Niemand kan alles zien op een groot filmfestival. Algemene vragen over de kwaliteit van een bepaalde jaargang zijn daarom niet te beantwoorden – tenzij je je beperkt tot de hoofdcompetitie, een beperking waar veel op af te dingen valt. Wat je wel kunt beoordelen, op z’n minst binnen je eigen bubble van bronnen en collega’s, is het discours. Welke onderwerpen domineren op dit festival, welke films galmen na, welke debatten worden op scherp gesteld?
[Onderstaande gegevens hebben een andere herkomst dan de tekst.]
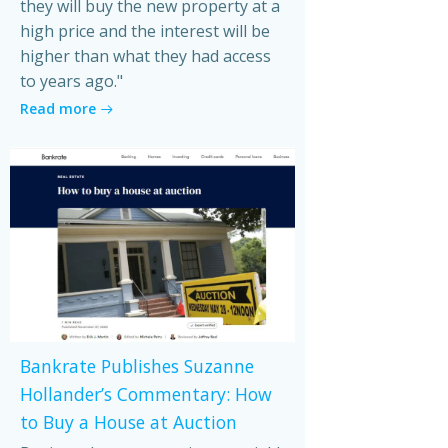
they will buy the new property at a
high price and the interest will be
higher than what they had access
to years ago."
Read more
Bankrate Publishes Suzanne
Hollander’s Commentary: How
to Buy a House at Auction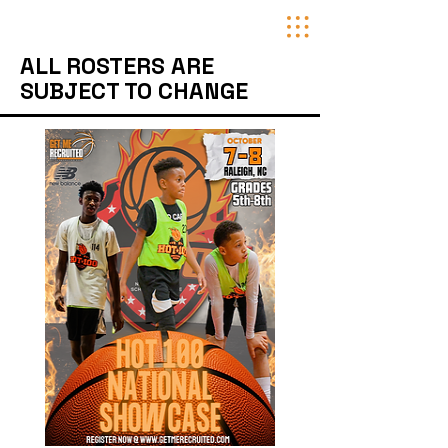
ALL ROSTERS ARE
SUBJECT TO CHANGE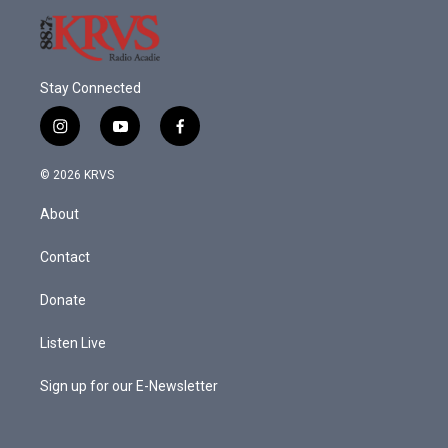
Stay Connected
i
y
f
n
o
a
s
u
c
© 2026 KRVS
t
t
e
a
u
b
About
g
b
o
r
e
o
a
k
Contact
m
Donate
Listen Live
Sign up for our E-Newsletter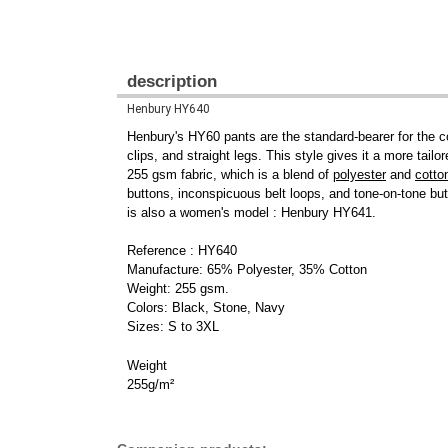
description
Henbury HY640
Henbury's HY60 pants are the standard-bearer for the c
clips, and straight legs. This style gives it a more tailo
255 gsm fabric, which is a blend of
polyester
and
cotto
buttons, inconspicuous belt loops, and tone-on-tone but
is also a women's model : Henbury HY641.
Reference : HY640
Manufacture: 65% Polyester, 35% Cotton
Weight: 255 gsm.
Colors: Black, Stone, Navy
Sizes: S to 3XL
Weight
255g/m²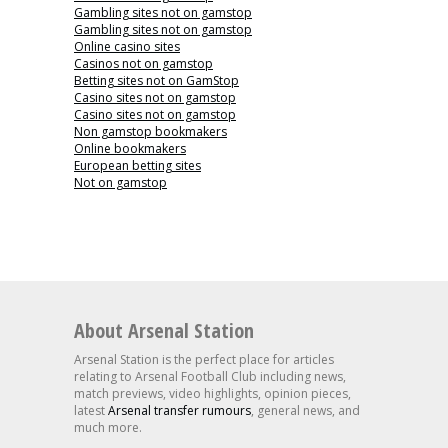
Gambling sites not on gamstop
Gambling sites not on gamstop
Online casino sites
Casinos not on gamstop
Betting sites not on GamStop
Casino sites not on gamstop
Casino sites not on gamstop
Non gamstop bookmakers
Online bookmakers
European betting sites
Not on gamstop
About Arsenal Station
Arsenal Station is the perfect place for articles
relating to Arsenal Football Club including news,
match previews, video highlights, opinion pieces,
latest
Arsenal transfer rumours
, general news, and
much more.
Voor mij werd het discours dit jaar gedomineerd door het manifest van de Canadese blogger en criticus Girish Shambu in Film Quarterly over een ‘nieuwe cinefilie’, waarover hier door collega Joost Broeren-Huitenga al eerder is geblogd. Het stond ter discussie op de openingsavond van de Woche der Kritik, zat in mijn achterhoofd bij de films die ik daarna zag, voedde zinvolle gesprekken met collega’s en houdt me nu, na afloop, nog steeds bezig. Een waardevol manifest. Prikkelend. Maar het zit me ook dwars.

Het begon te wringen toen ik de aimabele Shambu opnieuw bij de Woche zag, voor het nagesprek bij Ivana the Terrible (Ivana Mladenović, 2019). Want hoewel Shambu nadrukkelijk stelt dat hij alleen ruimte wil voor andere vormen van cinefilie (lees, in deze context, vooral: filmkritiek) naast wat hij consequent ‘de oude cinefilie’ noemt, gedomineerd door de auteurstheorie, bestempelt hij die oude cinefilie feitelijk als immoreel. Hij pleit niet voor een evolutie van de bestaande praktijk (meer niet-‘witte heteromannen’ toelaten tot het Pantheon van algemeen erkende Auteurs), maar voor een activistische strijd ertegen.

Want hoewel hij zegt andere critici niet de maat te willen nemen, is hij duidelijk over zijn eigen positie: hij doet niet meer mee aan die oude cinefilie. “Ja, de auteurstheorie maakt de criticus inderdaad machtiger. En daarom is hij slecht!”, pareerde hij op de Woche. Zijn manifest is uiteraard bedoeld om zo veel mogelijk mensen aan zijn kant te krijgen. Dus wat houdt die nieuwe cinefilie in?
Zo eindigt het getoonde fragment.